Ó essa foto. Eu, Fágner e Cássio. Os três juntos novamente, dez anos depois do nosso breve encontro no PSV. Estamos sorrindo, mas a atmosfera quando cheguei estava bem estranha. No ano anterior, a situação havia sido horrorosa. Tite havia saído e o técnico era um novato desconhecido: Fábio Carille.
Diziam que o Corinthians era a “quarta força” do Campeonato Paulista e que, no Brasileiro, “brigaria pra não cair”. Lá dentro, ninguém teve coragem de contestar. Só nos restava trabalhar. E, pra resumir a história, aqui estão duas fotos nossas levantando os troféus, um do Campeonato Paulista e outro do Campeonato Brasileiro. Um trabalho impecável do Carille e da rapaziada que estava lá. Jô, Rodriguinho, Jadson, Romero…
Quando o Corinthians engrenou no Brasileiro, dizíamos que nosso maior adversário era o time reserva. Os treinos pegavam fogo. Competição saudável, mas feroz. Todo mundo sabia que, se vacilasse, alguém do banco tomava seu lugar num piscar de olhos. O ponto alto pra mim foi este dia aqui. A foto parece de um jogo, mas é um treino.

**********

§ TAREFA ATRIBUÍDA 1
Extraia do relato sobre o Corinthians o trecho que vai de "Ó essa foto." até "desconhecido: Fábio Carille.", inclusive.
§ TAREFA ATRIBUÍDA 2
Responda às perguntas abaixo com base no relato sobre o Corinthians.
(a) Quem era o técnico do Corinthians depois da saída de Tite?
(b) De quais campeonatos são os troféus mostrados nas duas fotos?
(c) Quando o Corinthians engrenou no Brasileiro, quem era considerado o maior adversário do time?
§ TAREFA ATRIBUÍDA 3
Prossiga com o relato sobre o Corinthians a partir da última frase apresentada.

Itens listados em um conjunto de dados
**********

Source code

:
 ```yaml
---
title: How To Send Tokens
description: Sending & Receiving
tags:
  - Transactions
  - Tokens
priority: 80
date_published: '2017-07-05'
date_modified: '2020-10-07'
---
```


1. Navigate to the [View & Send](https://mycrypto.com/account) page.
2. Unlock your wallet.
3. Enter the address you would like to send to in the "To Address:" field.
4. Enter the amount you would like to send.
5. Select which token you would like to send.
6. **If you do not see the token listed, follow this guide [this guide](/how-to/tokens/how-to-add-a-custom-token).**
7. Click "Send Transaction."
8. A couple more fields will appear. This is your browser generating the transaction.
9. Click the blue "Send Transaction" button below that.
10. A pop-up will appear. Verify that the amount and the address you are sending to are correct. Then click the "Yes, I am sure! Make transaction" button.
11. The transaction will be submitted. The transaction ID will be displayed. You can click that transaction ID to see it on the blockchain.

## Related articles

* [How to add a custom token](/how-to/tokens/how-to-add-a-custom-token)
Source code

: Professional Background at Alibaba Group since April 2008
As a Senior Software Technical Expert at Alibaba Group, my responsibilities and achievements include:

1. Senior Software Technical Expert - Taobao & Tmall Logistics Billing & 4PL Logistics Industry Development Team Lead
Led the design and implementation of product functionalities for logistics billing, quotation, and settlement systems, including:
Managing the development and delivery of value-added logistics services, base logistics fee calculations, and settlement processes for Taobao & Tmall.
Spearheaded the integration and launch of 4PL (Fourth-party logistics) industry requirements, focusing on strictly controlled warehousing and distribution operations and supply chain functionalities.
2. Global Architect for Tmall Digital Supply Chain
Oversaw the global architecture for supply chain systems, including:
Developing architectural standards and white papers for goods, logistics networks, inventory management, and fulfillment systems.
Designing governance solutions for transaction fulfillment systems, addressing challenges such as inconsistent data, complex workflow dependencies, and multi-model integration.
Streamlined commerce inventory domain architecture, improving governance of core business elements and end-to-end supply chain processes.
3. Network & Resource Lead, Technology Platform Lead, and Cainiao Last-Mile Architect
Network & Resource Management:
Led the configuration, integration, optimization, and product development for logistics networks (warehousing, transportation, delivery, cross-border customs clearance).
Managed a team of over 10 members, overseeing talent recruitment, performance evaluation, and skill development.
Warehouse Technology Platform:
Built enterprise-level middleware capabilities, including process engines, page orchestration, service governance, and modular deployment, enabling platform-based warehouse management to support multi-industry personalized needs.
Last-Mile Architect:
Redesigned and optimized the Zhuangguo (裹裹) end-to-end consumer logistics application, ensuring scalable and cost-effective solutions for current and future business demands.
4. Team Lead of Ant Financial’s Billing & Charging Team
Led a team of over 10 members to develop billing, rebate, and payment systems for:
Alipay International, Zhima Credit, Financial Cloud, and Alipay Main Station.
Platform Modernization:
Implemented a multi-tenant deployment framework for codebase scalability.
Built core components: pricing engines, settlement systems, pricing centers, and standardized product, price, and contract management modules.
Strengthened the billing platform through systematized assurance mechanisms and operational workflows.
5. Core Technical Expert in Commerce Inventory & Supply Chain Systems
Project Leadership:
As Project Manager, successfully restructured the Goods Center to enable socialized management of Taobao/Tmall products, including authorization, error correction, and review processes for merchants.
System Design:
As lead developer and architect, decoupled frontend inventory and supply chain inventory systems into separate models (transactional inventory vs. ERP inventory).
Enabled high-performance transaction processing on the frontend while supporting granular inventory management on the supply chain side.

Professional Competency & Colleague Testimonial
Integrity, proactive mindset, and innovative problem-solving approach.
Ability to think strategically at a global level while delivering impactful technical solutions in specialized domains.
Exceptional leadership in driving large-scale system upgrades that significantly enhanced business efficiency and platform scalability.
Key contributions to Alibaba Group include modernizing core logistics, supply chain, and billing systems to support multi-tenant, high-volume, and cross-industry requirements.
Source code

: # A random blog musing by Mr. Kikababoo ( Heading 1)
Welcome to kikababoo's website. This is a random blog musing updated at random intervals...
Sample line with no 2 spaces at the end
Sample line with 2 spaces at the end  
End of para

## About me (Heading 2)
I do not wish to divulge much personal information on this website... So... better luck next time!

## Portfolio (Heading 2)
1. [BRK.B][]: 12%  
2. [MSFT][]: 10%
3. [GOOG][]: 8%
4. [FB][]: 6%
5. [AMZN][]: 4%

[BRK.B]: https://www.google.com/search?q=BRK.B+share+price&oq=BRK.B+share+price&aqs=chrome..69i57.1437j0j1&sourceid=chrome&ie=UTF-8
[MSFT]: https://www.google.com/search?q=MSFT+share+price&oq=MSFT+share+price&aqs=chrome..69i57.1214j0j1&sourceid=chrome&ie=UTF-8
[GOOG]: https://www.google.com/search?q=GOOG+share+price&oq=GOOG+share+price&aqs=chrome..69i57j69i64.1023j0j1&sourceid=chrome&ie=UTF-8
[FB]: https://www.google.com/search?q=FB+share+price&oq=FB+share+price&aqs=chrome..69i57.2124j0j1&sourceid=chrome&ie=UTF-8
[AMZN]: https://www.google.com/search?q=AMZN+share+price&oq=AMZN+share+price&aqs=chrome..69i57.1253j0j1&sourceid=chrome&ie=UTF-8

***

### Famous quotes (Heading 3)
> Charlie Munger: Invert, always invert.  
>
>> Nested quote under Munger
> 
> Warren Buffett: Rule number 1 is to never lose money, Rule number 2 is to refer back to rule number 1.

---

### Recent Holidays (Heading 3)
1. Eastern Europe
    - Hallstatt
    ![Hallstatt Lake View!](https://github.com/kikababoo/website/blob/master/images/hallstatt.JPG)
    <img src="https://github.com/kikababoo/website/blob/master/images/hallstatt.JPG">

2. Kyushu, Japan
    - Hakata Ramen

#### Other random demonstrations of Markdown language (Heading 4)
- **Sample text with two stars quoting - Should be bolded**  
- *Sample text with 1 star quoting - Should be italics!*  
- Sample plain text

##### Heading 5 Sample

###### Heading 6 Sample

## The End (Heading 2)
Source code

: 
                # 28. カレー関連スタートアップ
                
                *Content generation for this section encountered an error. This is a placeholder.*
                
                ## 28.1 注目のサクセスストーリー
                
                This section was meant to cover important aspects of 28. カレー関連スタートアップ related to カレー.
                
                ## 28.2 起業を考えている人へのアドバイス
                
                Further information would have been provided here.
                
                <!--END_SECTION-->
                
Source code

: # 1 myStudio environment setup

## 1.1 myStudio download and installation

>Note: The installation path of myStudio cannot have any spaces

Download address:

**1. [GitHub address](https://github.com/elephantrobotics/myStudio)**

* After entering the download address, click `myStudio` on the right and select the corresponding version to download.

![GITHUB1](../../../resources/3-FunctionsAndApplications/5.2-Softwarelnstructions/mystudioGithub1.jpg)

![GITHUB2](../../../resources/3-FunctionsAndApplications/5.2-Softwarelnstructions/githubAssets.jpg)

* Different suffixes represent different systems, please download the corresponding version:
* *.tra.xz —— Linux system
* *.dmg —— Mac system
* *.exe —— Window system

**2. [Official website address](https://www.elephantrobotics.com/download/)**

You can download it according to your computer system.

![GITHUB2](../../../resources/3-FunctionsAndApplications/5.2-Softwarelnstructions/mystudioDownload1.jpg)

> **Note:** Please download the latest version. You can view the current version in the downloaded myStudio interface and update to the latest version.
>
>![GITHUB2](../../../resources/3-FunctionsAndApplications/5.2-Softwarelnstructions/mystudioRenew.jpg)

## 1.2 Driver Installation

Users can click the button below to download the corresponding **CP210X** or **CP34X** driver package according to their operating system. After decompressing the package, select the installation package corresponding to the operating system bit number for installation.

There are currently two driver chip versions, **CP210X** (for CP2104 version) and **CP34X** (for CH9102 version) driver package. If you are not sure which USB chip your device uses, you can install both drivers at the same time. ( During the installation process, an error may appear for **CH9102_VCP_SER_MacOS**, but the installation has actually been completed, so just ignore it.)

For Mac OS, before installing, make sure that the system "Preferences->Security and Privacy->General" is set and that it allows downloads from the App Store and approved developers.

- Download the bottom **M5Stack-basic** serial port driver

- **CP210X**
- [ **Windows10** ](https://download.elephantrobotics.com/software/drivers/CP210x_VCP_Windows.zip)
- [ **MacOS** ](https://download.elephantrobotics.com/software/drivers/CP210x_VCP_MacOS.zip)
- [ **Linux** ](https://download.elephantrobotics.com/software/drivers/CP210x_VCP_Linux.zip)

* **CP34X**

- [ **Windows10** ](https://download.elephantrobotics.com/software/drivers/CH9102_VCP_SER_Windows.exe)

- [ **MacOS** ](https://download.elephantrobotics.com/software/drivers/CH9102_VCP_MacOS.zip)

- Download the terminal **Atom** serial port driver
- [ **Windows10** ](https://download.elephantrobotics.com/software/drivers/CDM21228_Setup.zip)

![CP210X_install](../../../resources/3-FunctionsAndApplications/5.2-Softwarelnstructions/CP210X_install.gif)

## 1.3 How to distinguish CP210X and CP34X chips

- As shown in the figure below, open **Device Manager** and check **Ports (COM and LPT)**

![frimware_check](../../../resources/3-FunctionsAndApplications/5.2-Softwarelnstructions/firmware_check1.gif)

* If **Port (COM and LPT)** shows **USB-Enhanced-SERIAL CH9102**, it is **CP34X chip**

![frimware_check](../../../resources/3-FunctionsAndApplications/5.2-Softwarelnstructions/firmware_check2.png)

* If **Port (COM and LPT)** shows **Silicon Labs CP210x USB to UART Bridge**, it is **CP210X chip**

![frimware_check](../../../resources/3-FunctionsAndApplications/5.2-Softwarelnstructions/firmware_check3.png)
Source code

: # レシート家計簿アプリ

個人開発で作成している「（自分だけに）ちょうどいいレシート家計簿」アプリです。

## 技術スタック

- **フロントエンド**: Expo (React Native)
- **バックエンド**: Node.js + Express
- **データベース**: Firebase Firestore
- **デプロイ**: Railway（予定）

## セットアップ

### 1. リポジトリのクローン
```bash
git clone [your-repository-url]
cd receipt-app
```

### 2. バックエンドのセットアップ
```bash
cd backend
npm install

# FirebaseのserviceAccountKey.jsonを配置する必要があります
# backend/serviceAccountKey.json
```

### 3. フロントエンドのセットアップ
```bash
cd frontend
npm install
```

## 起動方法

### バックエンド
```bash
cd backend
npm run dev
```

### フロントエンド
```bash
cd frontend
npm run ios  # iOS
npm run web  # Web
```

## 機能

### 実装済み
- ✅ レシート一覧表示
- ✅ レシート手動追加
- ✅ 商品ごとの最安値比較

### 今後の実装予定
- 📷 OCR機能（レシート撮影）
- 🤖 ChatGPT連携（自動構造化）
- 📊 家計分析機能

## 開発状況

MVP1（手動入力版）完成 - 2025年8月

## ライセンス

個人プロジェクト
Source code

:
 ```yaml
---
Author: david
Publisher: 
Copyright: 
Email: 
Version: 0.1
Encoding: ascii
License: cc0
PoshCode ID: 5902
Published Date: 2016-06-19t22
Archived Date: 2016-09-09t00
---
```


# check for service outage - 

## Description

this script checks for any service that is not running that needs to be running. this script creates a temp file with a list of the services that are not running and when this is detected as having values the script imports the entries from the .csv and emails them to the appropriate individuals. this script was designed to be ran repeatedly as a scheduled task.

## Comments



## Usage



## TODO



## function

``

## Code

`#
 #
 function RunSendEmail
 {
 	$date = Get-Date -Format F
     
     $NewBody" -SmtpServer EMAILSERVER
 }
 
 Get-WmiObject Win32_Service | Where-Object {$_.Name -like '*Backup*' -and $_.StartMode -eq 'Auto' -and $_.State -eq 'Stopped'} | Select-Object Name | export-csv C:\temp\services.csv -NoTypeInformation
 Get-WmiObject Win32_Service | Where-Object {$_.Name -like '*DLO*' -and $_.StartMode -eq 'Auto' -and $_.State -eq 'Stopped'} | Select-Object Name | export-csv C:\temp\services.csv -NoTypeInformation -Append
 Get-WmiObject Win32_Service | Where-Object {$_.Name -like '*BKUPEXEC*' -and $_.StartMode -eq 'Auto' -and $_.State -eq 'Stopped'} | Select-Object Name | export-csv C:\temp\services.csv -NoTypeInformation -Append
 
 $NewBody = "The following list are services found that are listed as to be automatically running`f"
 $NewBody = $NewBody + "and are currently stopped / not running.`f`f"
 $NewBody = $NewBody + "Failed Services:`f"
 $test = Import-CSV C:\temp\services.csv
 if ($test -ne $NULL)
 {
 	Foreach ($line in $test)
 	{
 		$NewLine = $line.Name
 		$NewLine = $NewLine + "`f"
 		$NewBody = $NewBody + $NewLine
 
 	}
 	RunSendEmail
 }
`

**********

§ RESULTADO DA TAREFA 1
Ó essa foto. Eu, Fágner e Cássio. Os três juntos novamente, dez anos depois do nosso breve encontro no PSV. Estamos sorrindo, mas a atmosfera quando cheguei estava bem estranha. No ano anterior, a situação havia sido horrorosa. Tite havia saído e o técnico era um novato desconhecido: Fábio Carille.

§ RESULTADO DA TAREFA 2
(a) Fábio Carille.
(b) Do Campeonato Paulista e do Campeonato Brasileiro.
(c) O time reserva.

§ RESULTADO DA TAREFA 3
Que loucura! Foi assim… Na semana que enfrentaríamos o Palmeiras, marcaram um treino na Arena com a presença da torcida. Eu nunca tinha visto isso. Quarenta mil pessoas no treino! Com bandeira, fumaça, batuque, cantoria e tudo que tinha direito. Quarenta mil! Eu olhava e pensava: Rapá, se hoje tá assim, o que essa torcida vai fazer amanhã?! Eles são diferentes, né? Coisa linda demais.
No domingo, vencemos por 3 a 2, abrimos oito pontos na liderança e terminamos aquele fim de semana inesquecível com a confiança de que seríamos campeões. É Coringão… Meu título de campeão brasileiro tem um lugar de honra na minha parede de saudades.
Depois do Corinthians fui pro Sport. Uma temporada ruim, onde fomos rebaixados, e voltei pro Vasco, onde vivi a experiência mais grandiosa que o futebol me ofereceu. Foi quando realmente entendi a dimensão desse esporte, como ele penetra em nossas vidas e toma conta de nossa alma.
Se você ama futebol e não é solidário, das duas uma: ou está mentindo ou não entendeu nada. Porque muitas vezes, o jogo é um coadjuvante: ele serve pra te ajudar a fazer o que precisa ser feito.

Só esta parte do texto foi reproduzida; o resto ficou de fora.